The ONS conference is being organized in conjunction with the Munich Security Conference, linking our energy supplies with global security. How do you see this partnership?
I think Munich wanted to do this in Norway with ONS partly because ONS is one of the biggest global conference and exhibition centers in the world. But mostly I think because Norway finds itself at the heart of many of these global security issues.
In a European context, one of the biggest energy security issues is the free flow of competitive gas to all parts of Europe. And with the disruptions we’ve seen in gas from some eastern quarters, as well as the international difficulties with Russia at the moment, the question of the security of supply of gas to Europe is a critical one. And Norway is one of the biggest suppliers of gas, so all the elements of that are perhaps at the heart of European energy security.
Norwegian business and Norwegian companies like ours have all invested internationally and we have all suffered from global insecurity. Our plants in Algeria in the Sahara have been attacked by terrorists twice, so the geopolitics and security issues of the Middle East affect all parts of the world and the business of Statoil and the oil industry generally. And so we think it’s fitting to discuss those issues in a Norwegian setting.
Access to energy is an important tool to increase living standards in developing and underdeveloped countries. How can we tackle conflicting challenges when we try to provide energy, fight poverty, and at the same time take care of our environment?
One of the greatest contributions that the oil and gas industry can make to reduce carbon emissions and improve air quality is to provide secure and affordable gas supplies to the electricity sector, to phase out coal.

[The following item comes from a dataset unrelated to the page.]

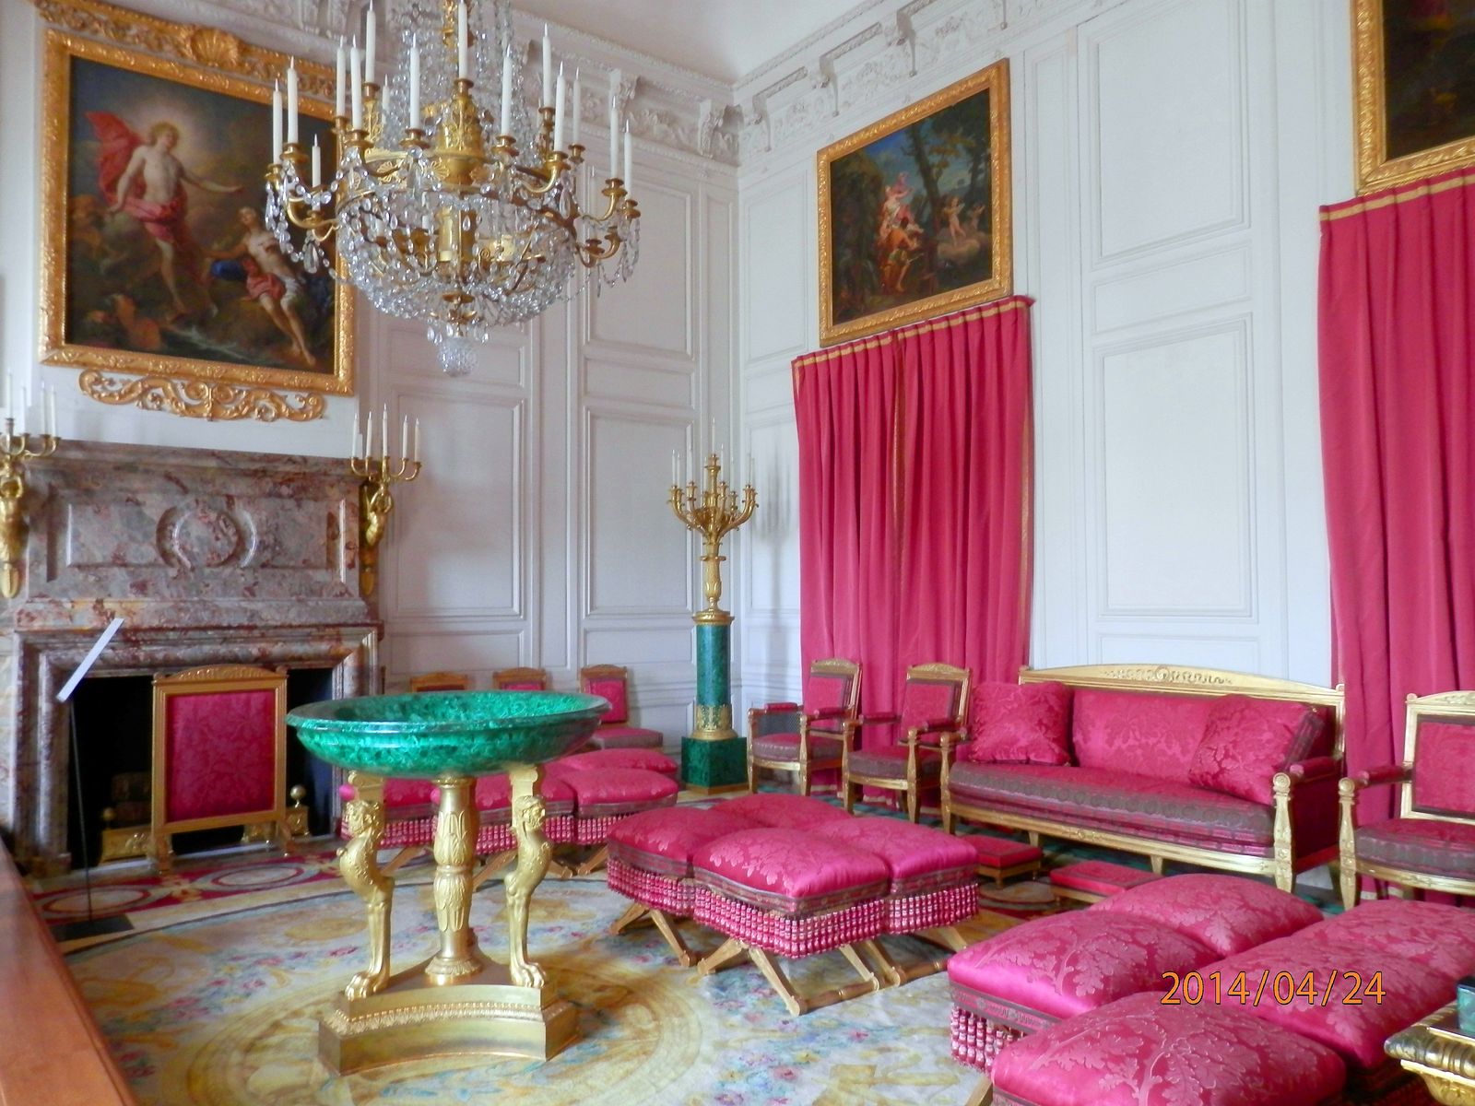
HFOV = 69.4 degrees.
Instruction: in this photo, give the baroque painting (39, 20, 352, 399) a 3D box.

Coal is a dirty fuel – not only because of its CO2 emissions, but also because of its particulate emissions, particularly in developing countries. So helping China and India and other such nations to wean themselves off the coal habit is perhaps the greatest contribution that the oil and gas industry can make in the near term.
John Knight is the chair of the 2016 ONS Conference Committee and executive vice president of global strategy and business development at Statoil, a Norwegian multinational oil and gas company.